J'en profite pour mentionner une autre erreur historique qui est devenu un lieu commun sur l'antiquité romaine et qui a même mordu des historiens sérieux. « Tout le monde sait » que quand Scipion Émilien a fait détruire Carthage, il a fait semer le sol de sel pour que rien n'y repousse jamais, en tout cas c'est ce qu'on m'a raconté quand j'étais au lycée et c'est un symbole souvent répété tellement l'image est forte. L'ennui — mais ce n'est peut-être pas un ennui puisque comme je le signale dans le fragment littéraire gratuit lié ci-dessus, la vérité historique n'est peut-être pas le point le plus important, ou, de façon plus concise, se non è vero, è ben trovato — l'ennui possible, donc, c'est que cette histoire est essentiellement inventée : aucun texte ancien ne confirme cette histoire de sel.

Retrouver l'origine de cette invention s'avère étonnamment difficile : R. T. Ridley de l'université de Melbourne a publié en 1986 un article (To be taken with a pinch of salt: the destruction of Carthage, Classical Philology 81, 140–146) retraçant cette « information » à l'historien Bertrand Hallward, dans la première édition du Cambridge Ancient History (volume VIII, p. 484), en 1930, mais d'autres ont retrouvé des sources plus anciennes et peut-être indépendantes.
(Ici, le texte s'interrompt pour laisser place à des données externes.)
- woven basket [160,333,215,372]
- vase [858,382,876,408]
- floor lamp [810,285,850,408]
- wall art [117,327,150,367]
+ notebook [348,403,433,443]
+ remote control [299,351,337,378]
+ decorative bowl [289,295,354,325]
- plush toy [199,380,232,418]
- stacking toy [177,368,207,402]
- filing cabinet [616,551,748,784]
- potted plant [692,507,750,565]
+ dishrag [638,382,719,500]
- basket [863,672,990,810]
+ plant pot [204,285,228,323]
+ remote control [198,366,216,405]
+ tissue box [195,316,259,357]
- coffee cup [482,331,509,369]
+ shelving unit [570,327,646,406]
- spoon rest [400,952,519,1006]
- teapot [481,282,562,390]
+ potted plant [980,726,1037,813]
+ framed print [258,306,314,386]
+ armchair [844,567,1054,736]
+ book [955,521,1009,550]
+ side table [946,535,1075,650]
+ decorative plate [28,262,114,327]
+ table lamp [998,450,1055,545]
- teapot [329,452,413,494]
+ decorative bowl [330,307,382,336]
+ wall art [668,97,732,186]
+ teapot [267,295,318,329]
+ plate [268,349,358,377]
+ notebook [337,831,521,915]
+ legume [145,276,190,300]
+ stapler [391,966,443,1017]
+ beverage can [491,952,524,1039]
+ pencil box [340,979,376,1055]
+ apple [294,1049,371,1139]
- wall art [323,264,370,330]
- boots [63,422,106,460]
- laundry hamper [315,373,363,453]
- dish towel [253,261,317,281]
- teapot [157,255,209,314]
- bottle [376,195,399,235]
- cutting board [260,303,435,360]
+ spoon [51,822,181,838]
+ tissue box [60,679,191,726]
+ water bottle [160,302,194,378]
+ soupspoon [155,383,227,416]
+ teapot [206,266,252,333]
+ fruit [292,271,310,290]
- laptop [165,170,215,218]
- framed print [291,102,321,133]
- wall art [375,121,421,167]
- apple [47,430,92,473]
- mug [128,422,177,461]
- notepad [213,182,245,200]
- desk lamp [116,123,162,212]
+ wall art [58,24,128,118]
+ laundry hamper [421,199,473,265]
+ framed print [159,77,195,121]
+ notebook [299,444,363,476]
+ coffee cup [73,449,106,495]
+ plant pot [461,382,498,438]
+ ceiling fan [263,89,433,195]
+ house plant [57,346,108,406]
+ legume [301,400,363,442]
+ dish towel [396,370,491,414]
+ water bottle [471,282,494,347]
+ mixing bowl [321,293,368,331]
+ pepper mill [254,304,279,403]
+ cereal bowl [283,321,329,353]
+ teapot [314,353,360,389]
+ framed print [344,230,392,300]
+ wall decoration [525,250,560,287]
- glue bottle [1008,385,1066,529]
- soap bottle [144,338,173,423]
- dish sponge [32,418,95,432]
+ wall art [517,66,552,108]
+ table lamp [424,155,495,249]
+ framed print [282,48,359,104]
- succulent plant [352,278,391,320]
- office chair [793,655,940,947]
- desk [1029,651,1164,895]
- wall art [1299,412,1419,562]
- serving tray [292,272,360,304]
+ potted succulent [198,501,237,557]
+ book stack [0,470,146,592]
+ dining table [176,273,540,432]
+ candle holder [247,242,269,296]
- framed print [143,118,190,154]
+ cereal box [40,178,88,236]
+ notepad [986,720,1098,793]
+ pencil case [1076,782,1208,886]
Notamment, on apprend dans un article de Warmington de 1988 (The Destruction of Carthage: a Retractatio, Classical Philology 83, 308–310) que le pape Boniface VIII, dans une bulle De civitate nova, sub nomine Civitatis Papalis, prope civitatis Prænestinæ destructæ locum constructo[#] datée à Anagni du 13 juin 1299, fait référence au sort réservé à la ville de Palestrina prise à la famille Colonna (qui avait déclaré l'élection du pape illégitime, et qui avait capitulé suite à la promesse que la ville serait épargnée) : ipsam aratro subjici[t] ad veteris instar Carthaginis Africanae, ac salem in ea etiam [Dominus papa] fecit et mandavit seminari ut nec rem nec nomen aut titulum habeat civitatis — bref, rasée et semée de sel comme l'ancienne Carthage. (Si vous trouvez ça révoltant et voulez une forme de justice : dans sa Divine Comédie, Dante imagine Guy I de Montefeltro en enfer pour avoir conseillé au pape de mentir aux Colonna en leur promettant l'amnistie.) Mais le pape suit certainement la référence à l'histoire biblique d'Abimélek qui une fois reprise la ville de Sichem dont il avait été chassé par ses habitants il en massacra la population, détruisit la ville et y sema du sel (Juges 9:45). Comme pour l'histoire du salut bras tendu, les comportements supposés des Romains inspirent des gens aux mœurs si sympathiques !

[#] Oh, que c'est pénible de retrouver en ligne une bulle papale du Moyen-Âge ! Moi je me suis dit naïvement je vais aller sur le site du Vatican, ils les ont certainement toutes numérisées sous un format recherchable, que nenni. Donc si vous voulez retrouver cette bulle, il faut aller récupérer le bouquin Les Registres de Boniface VIII (Recueil des bulles de ce pape publiées ou analysées d'après les manuscrits originaux des archives du Vatican) par Georges Digard, Maurice Faucon, Antoine Thomas & Robert Fawtier, tome deuxième, 1904, et chercher sous le numéro 3416 (page 587–588), numéro que Warmington se garde bien de donner quand il cite la bulle en qustion. J'ai bien fait de ne pas avoir fait des études d'histoire parce que ma première réaction devant ce genre de merde, c'est de dire bon, on arrête tout, on fait un site Web où ce genre de documents sera facile à trouver.